Cheryl Burja’s mother is 98-years-old. In case of an emergency, she wants to have the neccassary tools to handle any situation.
For this reason, Burja was one of the participants in the Hands-Only CPR training at the Ocala Regional Medical Center on Sept. 28.
“That’s always in the back of my mind, that if I’m the one that’s in charge of taking care of her, then CPR is something that I definitely need to know,” Burja, a Marion County resident, said.
In partnership with the American Heart Association, the Florida Department of Health in Marion County is one of 67 counties holding free CPR training in celebration of World Heart Day on Sept. 29.
“I would recommend it to anyone in the community,” Burja said. “You don’t have to be a healthcare professional to know how to do CPR.”
Research has shown that, in certain cases, hands-only CPR is more effective than mouth-to-mouth resuscitation because it keeps the blood flow going instead of pausing to take breaths during mouth-to-mouth CPR, according to Craig Ackerman, public information officer at the Florida Department of Health in Marion County.
According to guidelines published by the American Heart Association, a majority of bystanders said panic was the major obstacle in performing CPR.
The simpler, hands-only CPR technique may help bystanders overcome panic and hesitation before acting, according to the American Heart Association.
“We need to focus on making [CPR training] a simple process so that everyone will do it,” said Herman Hale, director of nursing at the Florida Department of Health in Marion County. “If a dispatcher can train someone over the phone, then we can definitely in 10 minutes train someone how to do it live.”

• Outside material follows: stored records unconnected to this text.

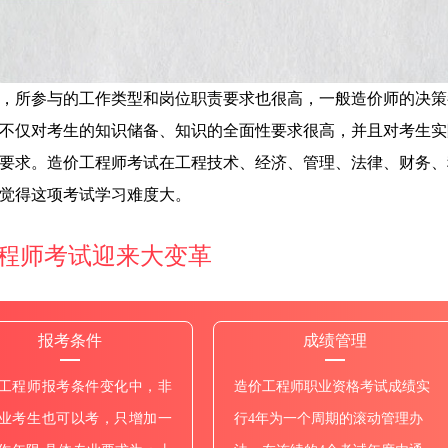
，所参与的工作类型和岗位职责要求也很高，一般造价师的决策
不仅对考生的知识储备、知识的全面性要求很高，并且对考生实
要求。造价工程师考试在工程技术、经济、管理、法律、财务、
觉得这项考试学习难度大。
程师考试迎来大变革
报考条件
成绩管理
工程师报考条件变化中，非
造价工程师职业资格考试成绩实
业考生也可以考，只增加一
行4年为一个周期的滚动管理办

All 67 county health departments in the state are going to hold a Hands-Only CPR event on Sept. 29 to raise awareness for heart disease and shed light on how the technique can double or even triple the survival rate of a victim of cardiac arrest, according to the American Heart Association.
“The fact is, the more people in a community who learn how to do the very simple technique of Hands-Free CPR, the life saving rates for those who suffer cardiac arrest increase dramatically,” Ackerman said.
“We’re counting on the ability to do it for a couple of days and get this life-saving technique into the community,” said Ackerman.